Raskovic-Ivic recalled that prior to her appointment as head of the commissariat for refugees immediately after the fall of Milosevic in 2000, there had been no real strategy for handling the refugee crisis.


Once in the job, she masterminded a new strategy that included the construction of 670 apartments for the poorest refugees living in camps, and loans on favourable terms for younger people who wanted to buy a place of their own.


“A strategy envisaging the closure of all refugee collection centres is a good strategy,” she said. “Instead of a miserable life in a refugee camp, these people will be offered the chance to return to their homes or to integrate into the local society.


“Refugee collection centres will be closed down the moment the state offers an alternative to each and every refugee.”


However, those who want to go home say they face obstruction from the authorities in Zagreb. “The Croatians have not solved the issue of the return of about 50,000 apartments seized from Serbs,” said Strbac, referring to the “socially-owned” public housing which people in the former Yugoslavia rented rather than owned, making the issue of post-war property restitution more complex.


“I believe that if tenancy rights were restored to the former occupants of these apartments in Croatia, at least 100,000 Serbs would go back.”


Raskovic-Ivic, too, claims that Croatian officials are hindering the return of Serb refugees, “High-ranking officials urge them to return, but the local authorities are trying to impede the process and make it impossible. The returnees are sometimes arrested, though less so now than in 2001 when the return process was launched.

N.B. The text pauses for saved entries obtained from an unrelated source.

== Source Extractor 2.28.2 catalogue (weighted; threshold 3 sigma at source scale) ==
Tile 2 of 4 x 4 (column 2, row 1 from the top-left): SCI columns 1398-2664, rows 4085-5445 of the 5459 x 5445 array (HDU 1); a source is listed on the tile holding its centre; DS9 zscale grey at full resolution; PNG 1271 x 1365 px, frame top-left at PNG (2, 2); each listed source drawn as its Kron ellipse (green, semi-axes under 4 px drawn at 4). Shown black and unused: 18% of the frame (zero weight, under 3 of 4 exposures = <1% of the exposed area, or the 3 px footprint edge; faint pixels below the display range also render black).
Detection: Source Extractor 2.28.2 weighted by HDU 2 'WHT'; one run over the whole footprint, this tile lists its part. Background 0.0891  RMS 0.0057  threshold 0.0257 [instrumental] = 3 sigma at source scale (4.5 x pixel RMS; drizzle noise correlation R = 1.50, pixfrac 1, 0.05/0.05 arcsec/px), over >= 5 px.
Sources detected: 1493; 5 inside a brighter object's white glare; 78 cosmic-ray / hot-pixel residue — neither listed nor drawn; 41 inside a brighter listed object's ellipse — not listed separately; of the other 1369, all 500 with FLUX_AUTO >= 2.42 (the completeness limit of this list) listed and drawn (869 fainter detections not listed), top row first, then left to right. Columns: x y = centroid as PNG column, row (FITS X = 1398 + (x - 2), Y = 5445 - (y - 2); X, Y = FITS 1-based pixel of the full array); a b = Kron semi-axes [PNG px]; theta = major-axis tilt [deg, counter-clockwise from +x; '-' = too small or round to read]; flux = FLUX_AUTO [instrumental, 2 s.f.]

“There is so much red tape with the sole purpose of making it untenable for Serbs to return. High unemployment in Croatia is another major reason why people are not going back.”


While Croatia says 120,000 Serbs have come back, Raskovic-Ivic says this figure merely refers to the number who have taken out Croatian citizenship, not the number of actual returnees.


Raskovic-Ivic and Strbac say the true number of returnees is between 40,000 and 50,000, most of them elderly people going back to live out their last years. This, they say, is why more Serbs die each year in Croatia than return there.


Serbs and Croats will mark the tenth anniversary of Operation Storm in very different ways. While the Serbs from Krajina – including those now at the Krnjaca camp - will remember a catastrophic defeat and mass flight, Croatia will celebrate a state holiday called the "Day of Homeland Thanksgiving".


Vladimir Sudar is a freelance journalist in Belgrade.